_What to work on_. Extract all lines in the data that contain the word "اضغطي".

_Entries shown_.
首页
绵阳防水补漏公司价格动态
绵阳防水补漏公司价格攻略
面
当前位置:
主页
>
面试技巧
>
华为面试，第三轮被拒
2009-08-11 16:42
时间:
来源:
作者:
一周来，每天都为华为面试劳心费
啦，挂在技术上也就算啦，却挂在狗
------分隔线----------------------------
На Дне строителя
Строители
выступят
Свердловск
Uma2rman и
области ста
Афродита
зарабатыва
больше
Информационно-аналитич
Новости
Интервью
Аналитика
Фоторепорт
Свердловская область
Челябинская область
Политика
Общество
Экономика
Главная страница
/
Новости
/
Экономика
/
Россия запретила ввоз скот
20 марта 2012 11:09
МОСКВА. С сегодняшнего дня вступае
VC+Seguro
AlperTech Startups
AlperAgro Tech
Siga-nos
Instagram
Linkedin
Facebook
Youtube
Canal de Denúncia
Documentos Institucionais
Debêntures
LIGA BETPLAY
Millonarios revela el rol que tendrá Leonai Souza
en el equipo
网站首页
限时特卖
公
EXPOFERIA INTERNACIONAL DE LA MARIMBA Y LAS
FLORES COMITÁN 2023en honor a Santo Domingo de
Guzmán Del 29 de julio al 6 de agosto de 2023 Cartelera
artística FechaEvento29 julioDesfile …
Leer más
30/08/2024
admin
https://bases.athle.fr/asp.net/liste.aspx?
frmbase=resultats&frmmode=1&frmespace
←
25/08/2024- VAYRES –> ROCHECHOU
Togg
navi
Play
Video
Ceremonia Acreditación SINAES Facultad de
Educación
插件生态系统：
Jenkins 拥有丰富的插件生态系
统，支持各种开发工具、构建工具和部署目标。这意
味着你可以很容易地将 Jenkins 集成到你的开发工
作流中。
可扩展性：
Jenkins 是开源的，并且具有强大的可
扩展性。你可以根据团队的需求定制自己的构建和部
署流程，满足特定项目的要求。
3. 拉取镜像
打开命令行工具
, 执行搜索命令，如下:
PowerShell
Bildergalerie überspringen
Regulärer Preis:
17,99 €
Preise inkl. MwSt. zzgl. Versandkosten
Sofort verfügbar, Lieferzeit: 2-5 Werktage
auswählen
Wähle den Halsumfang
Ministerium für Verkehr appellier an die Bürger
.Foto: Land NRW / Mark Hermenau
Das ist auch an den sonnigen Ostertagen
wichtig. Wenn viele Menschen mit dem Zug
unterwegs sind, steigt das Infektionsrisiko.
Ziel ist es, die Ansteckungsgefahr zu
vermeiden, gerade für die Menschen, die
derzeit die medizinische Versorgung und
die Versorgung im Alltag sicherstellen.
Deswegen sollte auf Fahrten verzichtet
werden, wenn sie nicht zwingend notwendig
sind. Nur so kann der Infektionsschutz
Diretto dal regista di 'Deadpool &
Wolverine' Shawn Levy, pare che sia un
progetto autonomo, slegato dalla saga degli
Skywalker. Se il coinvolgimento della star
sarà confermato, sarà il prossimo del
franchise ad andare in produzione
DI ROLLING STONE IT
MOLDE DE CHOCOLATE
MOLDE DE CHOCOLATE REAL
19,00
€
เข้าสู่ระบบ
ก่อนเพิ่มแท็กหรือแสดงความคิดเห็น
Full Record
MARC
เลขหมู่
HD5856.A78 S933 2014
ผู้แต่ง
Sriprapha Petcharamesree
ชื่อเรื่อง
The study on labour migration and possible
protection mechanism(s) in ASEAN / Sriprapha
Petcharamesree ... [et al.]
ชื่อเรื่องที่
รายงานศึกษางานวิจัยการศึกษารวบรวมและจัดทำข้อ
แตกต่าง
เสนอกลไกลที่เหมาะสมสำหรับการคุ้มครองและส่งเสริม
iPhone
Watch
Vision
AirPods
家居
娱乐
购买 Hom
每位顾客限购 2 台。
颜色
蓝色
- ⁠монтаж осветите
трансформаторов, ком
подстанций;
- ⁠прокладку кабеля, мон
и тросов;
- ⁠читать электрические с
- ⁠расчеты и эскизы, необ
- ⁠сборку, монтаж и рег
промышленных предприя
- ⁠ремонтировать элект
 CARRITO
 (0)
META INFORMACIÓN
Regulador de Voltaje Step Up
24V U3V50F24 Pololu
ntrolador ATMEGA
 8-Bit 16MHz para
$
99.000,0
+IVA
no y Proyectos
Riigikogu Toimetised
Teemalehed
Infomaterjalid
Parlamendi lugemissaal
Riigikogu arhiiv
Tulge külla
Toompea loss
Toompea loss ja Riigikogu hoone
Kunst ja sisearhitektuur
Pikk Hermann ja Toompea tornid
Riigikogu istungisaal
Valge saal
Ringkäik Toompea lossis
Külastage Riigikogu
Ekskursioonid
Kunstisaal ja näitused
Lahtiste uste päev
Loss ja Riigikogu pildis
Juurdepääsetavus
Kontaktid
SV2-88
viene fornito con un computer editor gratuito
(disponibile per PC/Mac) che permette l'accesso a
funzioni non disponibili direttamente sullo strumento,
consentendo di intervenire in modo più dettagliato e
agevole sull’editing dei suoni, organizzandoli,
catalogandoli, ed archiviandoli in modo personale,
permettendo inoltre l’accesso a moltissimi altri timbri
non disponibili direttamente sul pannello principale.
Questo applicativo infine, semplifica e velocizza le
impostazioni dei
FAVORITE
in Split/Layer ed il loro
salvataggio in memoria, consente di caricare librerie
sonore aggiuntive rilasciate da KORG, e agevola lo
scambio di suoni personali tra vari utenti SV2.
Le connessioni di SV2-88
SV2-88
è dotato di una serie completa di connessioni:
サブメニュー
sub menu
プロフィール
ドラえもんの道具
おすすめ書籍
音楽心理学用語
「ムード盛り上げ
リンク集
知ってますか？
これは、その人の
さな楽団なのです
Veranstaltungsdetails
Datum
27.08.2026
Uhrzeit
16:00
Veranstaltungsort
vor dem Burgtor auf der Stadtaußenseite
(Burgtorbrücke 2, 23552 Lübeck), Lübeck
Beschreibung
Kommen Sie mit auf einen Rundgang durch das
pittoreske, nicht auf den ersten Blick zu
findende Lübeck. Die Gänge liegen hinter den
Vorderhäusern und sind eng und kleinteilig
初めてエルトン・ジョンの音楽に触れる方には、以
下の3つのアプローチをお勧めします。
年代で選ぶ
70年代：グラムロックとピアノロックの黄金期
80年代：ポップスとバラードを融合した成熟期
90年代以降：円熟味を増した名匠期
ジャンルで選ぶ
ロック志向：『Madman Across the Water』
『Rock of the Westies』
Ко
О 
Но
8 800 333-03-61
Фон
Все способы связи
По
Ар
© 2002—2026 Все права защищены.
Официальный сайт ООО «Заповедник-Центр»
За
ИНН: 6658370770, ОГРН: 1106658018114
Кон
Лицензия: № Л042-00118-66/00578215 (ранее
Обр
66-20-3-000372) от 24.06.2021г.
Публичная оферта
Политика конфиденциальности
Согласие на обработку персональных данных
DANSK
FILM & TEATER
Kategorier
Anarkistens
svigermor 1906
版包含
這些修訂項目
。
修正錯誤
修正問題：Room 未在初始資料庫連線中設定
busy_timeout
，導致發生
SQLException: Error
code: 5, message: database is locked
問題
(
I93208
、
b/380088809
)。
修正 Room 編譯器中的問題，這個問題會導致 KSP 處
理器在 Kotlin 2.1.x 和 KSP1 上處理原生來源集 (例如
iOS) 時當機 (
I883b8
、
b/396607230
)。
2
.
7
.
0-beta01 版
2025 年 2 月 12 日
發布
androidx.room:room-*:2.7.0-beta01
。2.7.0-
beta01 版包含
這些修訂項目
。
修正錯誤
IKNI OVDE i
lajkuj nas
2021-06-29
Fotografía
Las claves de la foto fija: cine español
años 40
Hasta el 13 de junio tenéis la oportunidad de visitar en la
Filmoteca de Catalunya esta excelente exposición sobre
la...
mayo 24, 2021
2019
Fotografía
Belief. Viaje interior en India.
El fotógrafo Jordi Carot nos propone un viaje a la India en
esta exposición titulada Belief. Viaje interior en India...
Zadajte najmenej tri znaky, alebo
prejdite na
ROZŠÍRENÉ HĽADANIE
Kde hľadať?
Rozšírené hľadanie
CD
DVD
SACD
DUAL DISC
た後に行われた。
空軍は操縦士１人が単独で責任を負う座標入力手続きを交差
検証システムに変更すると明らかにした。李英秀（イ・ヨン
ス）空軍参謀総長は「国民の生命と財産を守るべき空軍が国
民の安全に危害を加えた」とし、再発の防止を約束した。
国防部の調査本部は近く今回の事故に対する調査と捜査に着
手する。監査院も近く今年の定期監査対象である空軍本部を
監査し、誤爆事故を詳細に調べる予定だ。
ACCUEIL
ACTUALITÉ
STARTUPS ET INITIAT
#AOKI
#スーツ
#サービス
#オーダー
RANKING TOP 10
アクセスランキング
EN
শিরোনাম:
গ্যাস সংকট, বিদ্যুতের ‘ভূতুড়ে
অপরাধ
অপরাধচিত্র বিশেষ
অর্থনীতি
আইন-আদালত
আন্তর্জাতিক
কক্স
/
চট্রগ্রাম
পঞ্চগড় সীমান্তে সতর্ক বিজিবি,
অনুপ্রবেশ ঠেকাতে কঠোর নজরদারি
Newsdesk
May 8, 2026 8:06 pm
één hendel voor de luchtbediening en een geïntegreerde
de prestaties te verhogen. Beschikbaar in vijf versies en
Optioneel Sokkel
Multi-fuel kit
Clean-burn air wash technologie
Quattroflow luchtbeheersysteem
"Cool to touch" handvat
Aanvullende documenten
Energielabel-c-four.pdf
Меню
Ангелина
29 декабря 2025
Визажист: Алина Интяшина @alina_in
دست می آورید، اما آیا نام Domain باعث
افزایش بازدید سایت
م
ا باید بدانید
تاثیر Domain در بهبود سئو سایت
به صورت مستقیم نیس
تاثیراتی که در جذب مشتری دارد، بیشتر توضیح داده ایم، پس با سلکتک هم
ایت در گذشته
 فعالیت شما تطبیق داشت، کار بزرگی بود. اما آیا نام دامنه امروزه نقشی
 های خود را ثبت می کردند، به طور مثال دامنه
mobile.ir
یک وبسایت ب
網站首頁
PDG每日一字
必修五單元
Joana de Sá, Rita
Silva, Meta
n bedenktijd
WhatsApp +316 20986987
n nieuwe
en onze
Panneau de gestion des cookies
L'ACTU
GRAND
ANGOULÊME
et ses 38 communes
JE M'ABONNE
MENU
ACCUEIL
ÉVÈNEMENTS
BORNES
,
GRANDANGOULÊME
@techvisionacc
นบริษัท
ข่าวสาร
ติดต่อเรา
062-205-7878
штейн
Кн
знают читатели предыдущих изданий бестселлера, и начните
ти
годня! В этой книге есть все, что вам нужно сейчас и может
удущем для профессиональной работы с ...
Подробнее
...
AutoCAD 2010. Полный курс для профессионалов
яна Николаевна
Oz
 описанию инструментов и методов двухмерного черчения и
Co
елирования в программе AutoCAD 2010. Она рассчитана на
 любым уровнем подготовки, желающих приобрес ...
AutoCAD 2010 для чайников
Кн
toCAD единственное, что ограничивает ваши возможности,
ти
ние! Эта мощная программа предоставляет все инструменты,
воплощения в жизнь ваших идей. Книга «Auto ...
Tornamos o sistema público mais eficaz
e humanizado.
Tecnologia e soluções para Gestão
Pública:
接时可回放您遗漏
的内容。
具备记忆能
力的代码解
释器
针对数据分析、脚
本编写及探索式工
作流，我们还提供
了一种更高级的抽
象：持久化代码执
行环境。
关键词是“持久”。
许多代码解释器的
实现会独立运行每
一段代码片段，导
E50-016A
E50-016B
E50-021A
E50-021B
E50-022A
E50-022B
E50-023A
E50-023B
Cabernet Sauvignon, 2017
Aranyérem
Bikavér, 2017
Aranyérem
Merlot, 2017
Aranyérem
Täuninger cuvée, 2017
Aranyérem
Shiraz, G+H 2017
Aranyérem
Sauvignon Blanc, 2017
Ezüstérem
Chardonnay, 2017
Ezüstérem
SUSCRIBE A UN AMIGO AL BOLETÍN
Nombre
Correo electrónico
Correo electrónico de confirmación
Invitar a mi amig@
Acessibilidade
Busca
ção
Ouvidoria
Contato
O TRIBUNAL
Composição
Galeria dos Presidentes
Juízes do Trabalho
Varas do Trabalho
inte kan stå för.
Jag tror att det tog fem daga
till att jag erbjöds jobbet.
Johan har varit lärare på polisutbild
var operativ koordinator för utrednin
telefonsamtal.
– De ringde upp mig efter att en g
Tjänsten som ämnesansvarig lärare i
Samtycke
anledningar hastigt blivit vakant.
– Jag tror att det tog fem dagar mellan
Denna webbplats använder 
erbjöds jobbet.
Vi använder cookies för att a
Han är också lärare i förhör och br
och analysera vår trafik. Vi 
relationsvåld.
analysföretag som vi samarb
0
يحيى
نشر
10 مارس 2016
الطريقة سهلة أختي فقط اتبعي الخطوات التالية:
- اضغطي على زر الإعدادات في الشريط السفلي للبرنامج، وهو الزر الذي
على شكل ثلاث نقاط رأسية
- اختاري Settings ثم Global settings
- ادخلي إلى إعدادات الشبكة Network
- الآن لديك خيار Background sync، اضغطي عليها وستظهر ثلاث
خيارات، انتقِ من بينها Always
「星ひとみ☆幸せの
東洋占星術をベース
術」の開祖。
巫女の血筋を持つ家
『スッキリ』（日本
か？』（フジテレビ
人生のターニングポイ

_Answer to this problem_.
- اضغطي على زر الإعدادات في الشريط السفلي للبرنامج، وهو الزر الذي
- الآن لديك خيار Background sync، اضغطي عليها وستظهر ثلاث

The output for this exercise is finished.